After the initial explorations of the self with MDMA, L suggested to use another entheogen that would widen the scope of conscious awareness beyond the personal narrative. In this case, she meant the use of psilocybin-containing mushrooms. As with the first medicine, she invited me to come with intention and for my part I had intended to take another step upwards along the spiritual path to oneness or samadhi. Yet, unlike MDMA, which is more easily influenced by thoughts and intentions, mushrooms can have their own intentions and bring on experiences that transcend deep psycho-spiritual barriers of the self.
A short while after consuming several grams of the dried (and not particularly tasteful) mushrooms, I lay back and with my eyes closed began to see masses of undulating soft tissue, orange-colored intestinal or uterine/ovarian flesh, with small roundish areas that were glistening wet and either expanding or contracting. I became one with this tissue and felt its awareness devoid of thought or perception of any kind. I later became immersed in blossoming rosettes that had friendly animal faces of many kinds, in particular a beautiful wild cat. But in addition to this warmth and beauty, I also experienced a reptilian world of slivering creatures with red dinosaur-like eyes and black backbone-like structures, wet and ominous. This world held no beauty nor feeling of love or compassion, and was rent of any emotion except for that of to consume or be consumed. To the sound of dideriju music in the background and being far from my normal level of conscious awareness, I writhed along with these reptiles and felt the unmistakable horror of a consciousness that lacked any mammalian emotion. It was then that my outward anxiousness led L to use some body work in order to relax me, which it did, but not before I had nearly begged her to change the music that had inspired those visions. During which I also beheld demonic imagery – smallish sinister-looking elves with red eyes and pointed hats. Perhaps the real face of the medicine, I imagined – although I was not afraid, but rather curious.
Yet I did not enjoy these visions and felt rather uncomfortable, even annoyed, that this is what the medicine had showed me. Whereas I had wanted an ethereal trip to a higher plane of thought and existence, instead I beheld a vision of consciousness from the ground up. From the lowest point of awareness through reptiles and finally up to flowering plants and mammals, which appeared as one at times.
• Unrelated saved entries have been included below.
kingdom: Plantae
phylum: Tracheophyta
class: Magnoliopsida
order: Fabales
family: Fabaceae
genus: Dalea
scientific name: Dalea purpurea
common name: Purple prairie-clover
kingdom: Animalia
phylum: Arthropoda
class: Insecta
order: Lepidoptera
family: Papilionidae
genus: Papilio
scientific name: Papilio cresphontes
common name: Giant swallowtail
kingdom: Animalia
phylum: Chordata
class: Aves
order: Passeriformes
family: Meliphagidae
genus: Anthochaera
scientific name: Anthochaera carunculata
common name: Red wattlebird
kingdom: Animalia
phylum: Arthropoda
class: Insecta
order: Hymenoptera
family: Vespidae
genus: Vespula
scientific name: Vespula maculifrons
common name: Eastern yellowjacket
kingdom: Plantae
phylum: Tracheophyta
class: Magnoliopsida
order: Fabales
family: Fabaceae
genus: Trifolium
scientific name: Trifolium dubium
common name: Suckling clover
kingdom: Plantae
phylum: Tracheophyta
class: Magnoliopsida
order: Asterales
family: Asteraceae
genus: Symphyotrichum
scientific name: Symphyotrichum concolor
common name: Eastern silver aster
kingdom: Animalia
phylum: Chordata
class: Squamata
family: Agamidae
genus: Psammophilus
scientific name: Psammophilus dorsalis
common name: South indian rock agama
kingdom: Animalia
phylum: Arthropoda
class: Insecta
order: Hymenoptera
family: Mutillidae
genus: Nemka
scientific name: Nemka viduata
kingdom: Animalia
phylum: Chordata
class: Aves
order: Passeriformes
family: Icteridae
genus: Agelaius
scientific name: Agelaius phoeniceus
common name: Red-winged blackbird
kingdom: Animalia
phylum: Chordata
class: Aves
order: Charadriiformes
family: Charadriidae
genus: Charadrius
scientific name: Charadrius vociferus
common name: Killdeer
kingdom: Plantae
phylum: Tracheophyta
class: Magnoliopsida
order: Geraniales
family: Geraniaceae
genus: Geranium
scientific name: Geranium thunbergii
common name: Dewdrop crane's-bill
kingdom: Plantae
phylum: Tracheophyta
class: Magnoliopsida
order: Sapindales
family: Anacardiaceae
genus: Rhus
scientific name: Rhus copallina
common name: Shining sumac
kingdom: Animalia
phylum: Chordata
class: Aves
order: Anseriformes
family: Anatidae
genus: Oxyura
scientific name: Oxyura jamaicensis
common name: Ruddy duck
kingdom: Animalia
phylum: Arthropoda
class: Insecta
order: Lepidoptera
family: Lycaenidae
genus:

Because of this discomfort I opened my eyes just slightly and saw the room shimmer with beautiful cloth-like patterns with rainbow-colored points of light, like a fabric of lights. L sat like an Indian sentinel bathed in gold light – at times guarding me, but also making me listen to the sounds of the dideriju that evoked my disquietude. I kept asking her for silence, but it took a long time till she finally stopped the music. She spoke and I noticed that the colors of her face changed and she suddenly looked very much older than her years. But the new-found silence was beautiful and I sat up in peace, feeling good, and was meditative for what seemed quite a while – shaking off the intense stupor of the trip cast by the mushrooms. I ate some fruit and looked at photographs of my family and old friends – and saw how incredibly beautiful they were. They were so intense that I cried tears both from the sheer beauty and also the thought they were frozen moments of time that would never return. I cried for minute or two before holding it back, but might’ve carried on for longer.
Although much time in this life has passed and I am not young anymore, I realized that I still want and need more of it. This journey in consciousness not only showed me a very base/early level of consciousness in life and the different life forms, it also showed me a sense of my inner fears – some very primal. But the better part was that it let me see the beauty and love that I have in this life. I didn’t learn why I was here, didn’t see sacred geometry or godly images, but was so very grateful for being able to see and feel the extent of awareness – from cellular level all the way up the chain of life to human form.